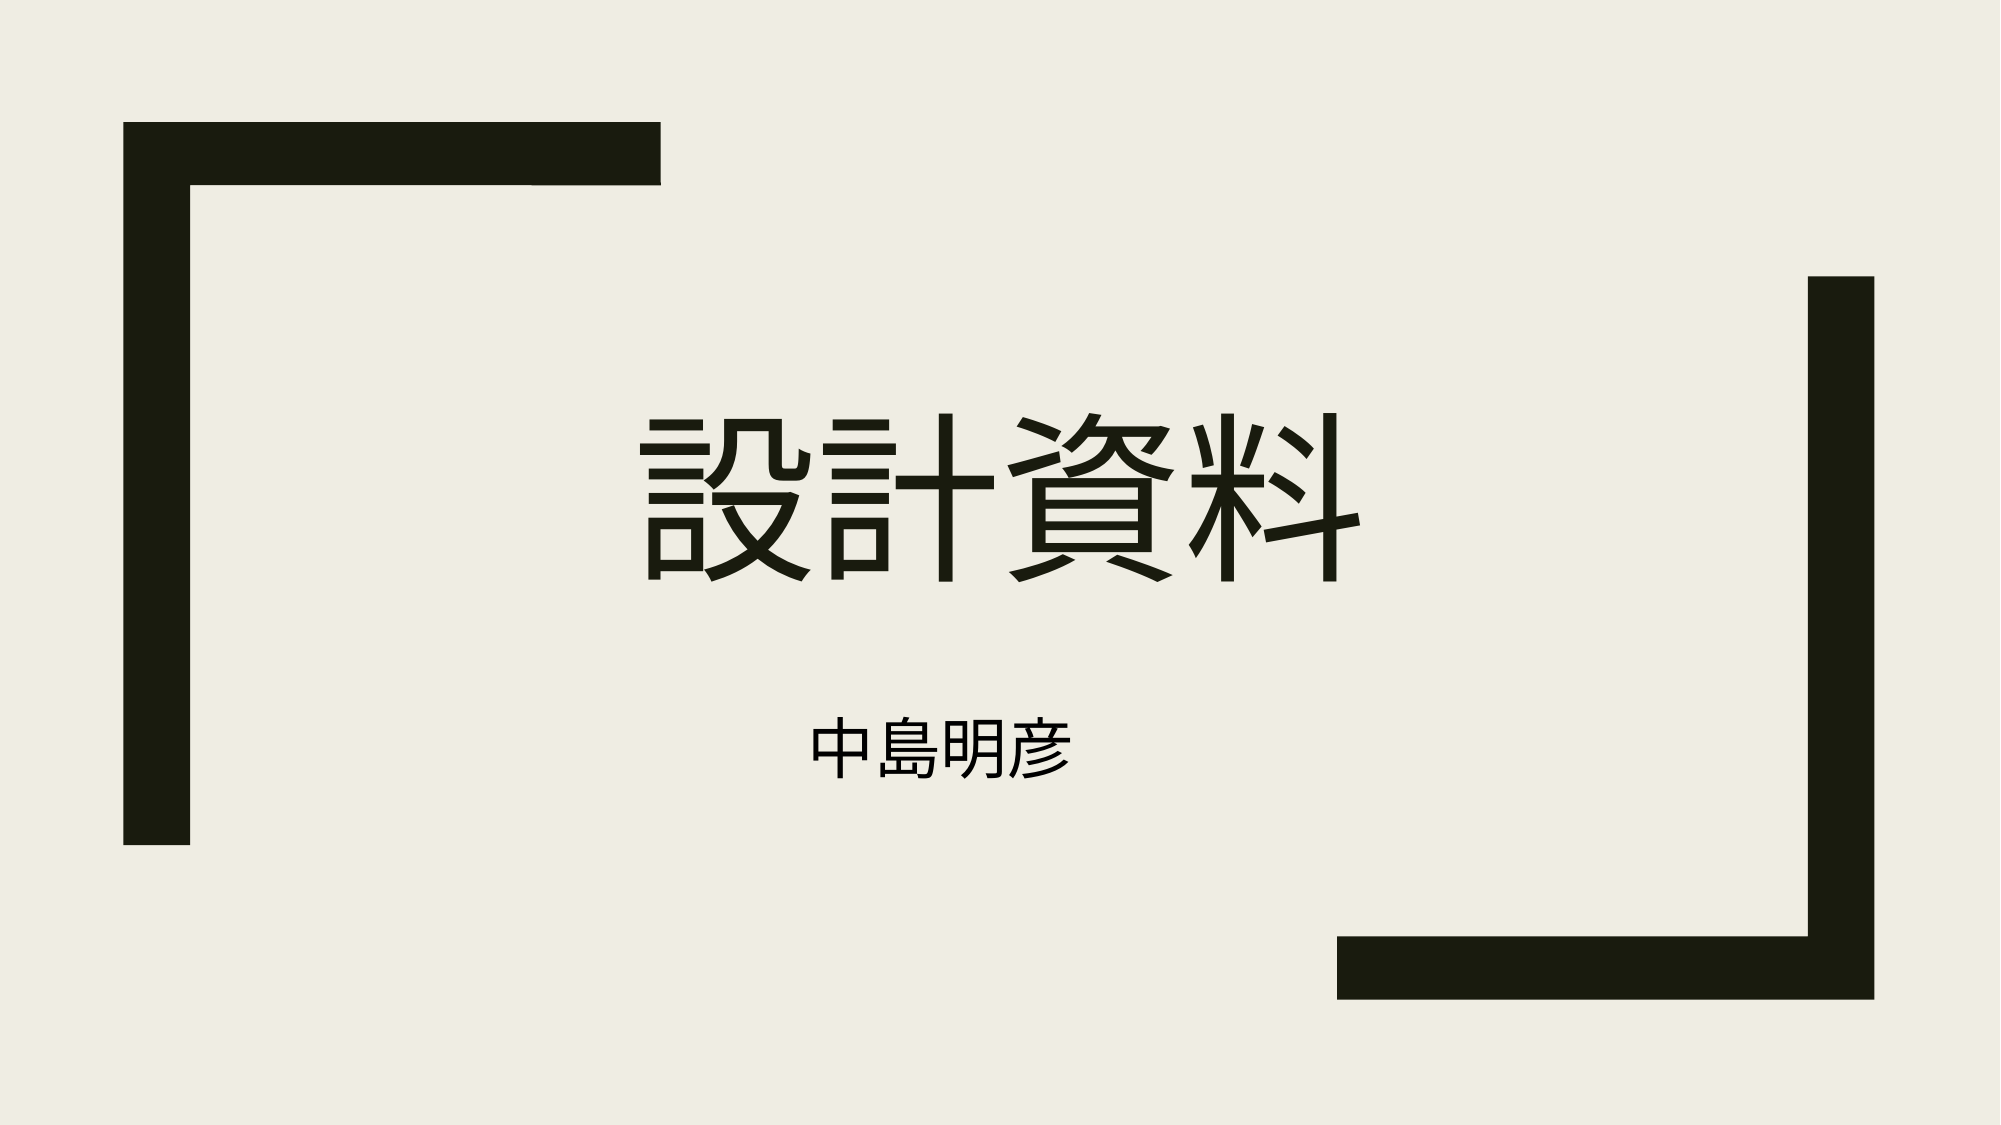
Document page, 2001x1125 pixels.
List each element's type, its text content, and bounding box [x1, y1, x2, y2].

text_box 中島明彦 [761, 699, 1412, 795]
title 設計資料 [314, 269, 1686, 614]
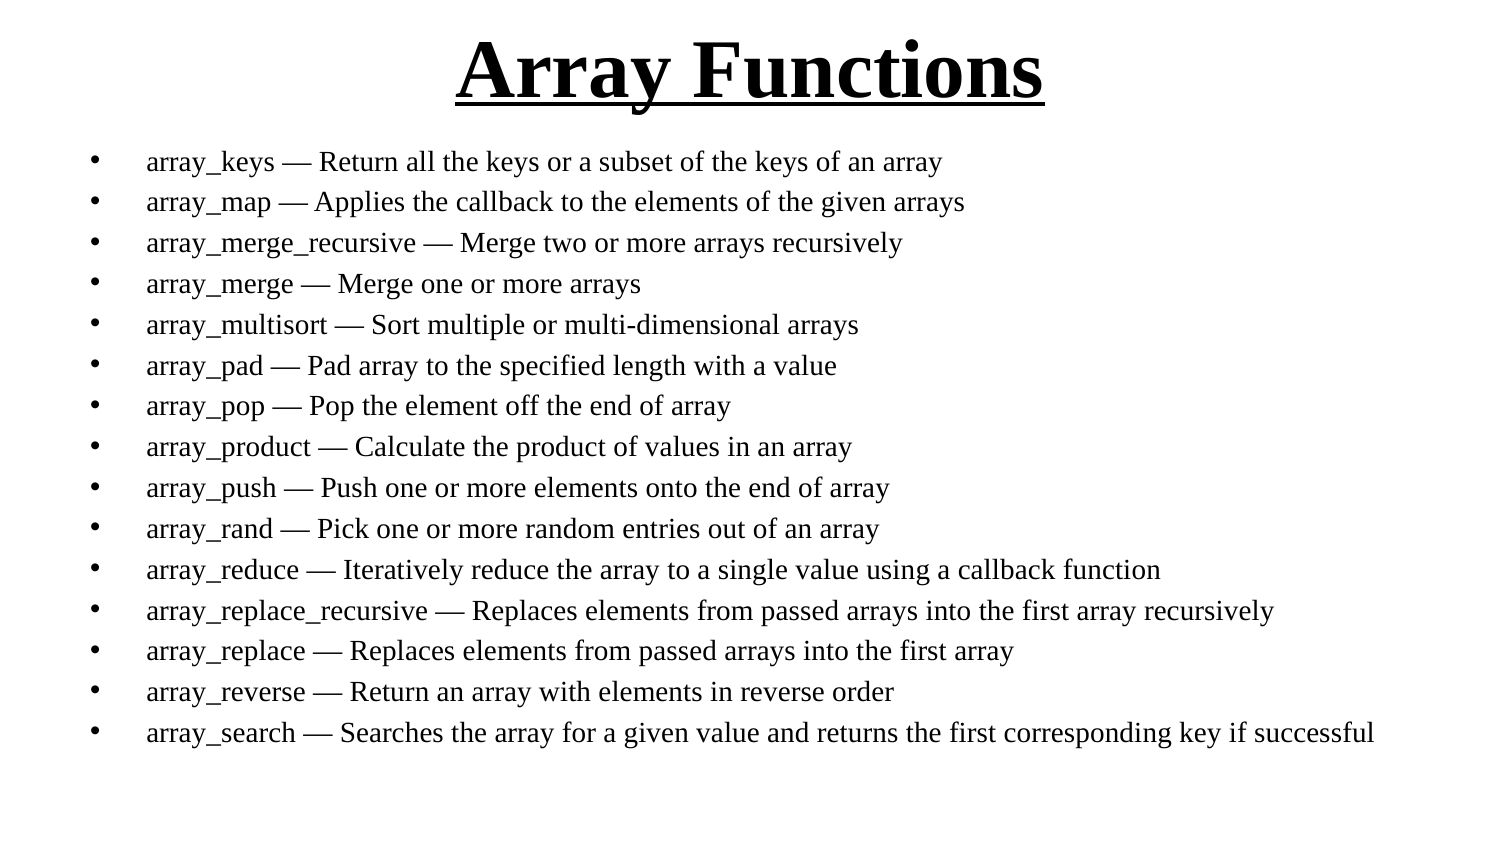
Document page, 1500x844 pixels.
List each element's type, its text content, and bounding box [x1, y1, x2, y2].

title Array Functions [75, 0, 1425, 134]
list array_keys — Return all the keys or a subset of the keys of an array array_map — Applies the callback to the elements of the given arrays array_merge_recursive — Merge two or more arrays recursively array_merge — Merge one or more arrays array_multisort — Sort multiple or multi-dimensional arrays array_pad — Pad array to the specified length with a value array_pop — Pop the element off the end of array array_product — Calculate the product of values in an array array_push — Push one or more elements onto the end of array array_rand — Pick one or more random entries out of an array array_reduce — Iteratively reduce the array to a single value using a callback function array_replace_recursive — Replaces elements from passed arrays into the first array recursively array_replace — Replaces elements from passed arrays into the first array array_reverse — Return an array with elements in reverse order array_search — Searches the array for a given value and returns the first corresponding key if successful [75, 134, 1438, 822]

═══

Copy nothing but the lines from the top of the material through the line holding "Document page, 1500x844 pixels.", exactly as written; omit pictures.

**Task answer**
Document page, 2001x1125 pixels.
List each element's type, its text content, and bounding box [x1, y1, x2, y2].

text_box 中島明彦 [761, 699, 1412, 795]
title 設計資料 [314, 269, 1686, 614]
Document page, 1500x844 pixels.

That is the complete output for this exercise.